More than a week after the Necco factory was abruptly shut down, apparently because Round Hill had already turned around and sold the candy maker, much of what truly happened is still a mystery. The new owner is still unknown — as are the reasons for such a quick second sale and any plans from the company that now owns the iconic brands.
The 171-year-old company had recently been bought by Round Hill at a bankruptcy action for $17.3 million. The Metropoulos family is known for reinvigorating sluggish brands, and most industry watchers expected the family that resurrected Twinkies and Pabst Blue Ribbon would be able to jumpstart Necco.
But with the news that many of the company's brands are being liquidated, it's clear that Necco will never be what it once was. The latest buyer may have kept control of the most well known and beloved brands, but many of the others that are being shuttered have long histories. Taking these brands off the shelf now will upset some consumers who miss them.
While the factory closure has been bad news for Necco fans, it is not hitting the workers as hard as it could have. In the current economy, there is a shortage of factory workers, and other manufacturers have been courting former Necco employees, according to the Boston Globe.
But even though workers may not be feeling the pinch so acutely, they are still out of a job. The workers' lawsuit, which demands 60 days of back pay, underscores how quickly Round Hill decided to sell Necco. The Metropoulos family has worked with food manufacturing for decades, and should be familiar with the federal Worker Adjustment and Retraining Act. Something with obviously greater financial pitfalls or rewards than the money needed to settle this kind of a lawsuit likely happened to trigger a sale.

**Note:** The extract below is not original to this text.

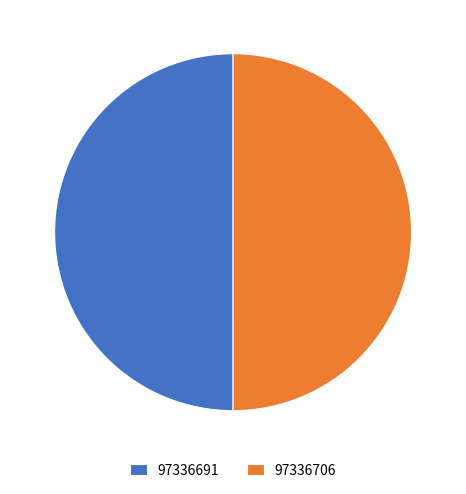

Count the number of slices in the pie.

2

A lawsuit filed by Necco's bankruptcy trustee seems to indicate that Round Hill was unwilling to clean up the factory and make necessary food safety upgrades. As the bidding process for Necco came to a close in May, the Food and Drug Administration issued a warning letter to the factory, pointing out problems like a rodent infestation and unsanitary conditions.
The letter was simply a request to correct the problems; it did not close the factory, order a recall or levy any fines. However, the fix was likely expensive — though the Metropoulos family has a history of investing in factory upgrades when needed. After it acquired Hostess, the family realized its bakeries were in dire need of an overhaul and spent $110 million on renovations.
This news also says something interesting about the recent purchaser of Necco. Because so many brands and equipment lines are being sold off separately, the new owner could be nearly any confectionery company — not just one with the manufacturing capacity to make everything. With just Necco's signature wafers, Sweethearts and Canada Mints together as a unit, production could easily be moved to an existing factory elsewhere. And it will have to be — Necco sold its Revere, Massachusetts factory in 2017 for $54.6 million. The company, which built that plant in 2003, had an agreement to remain there only through the end of August.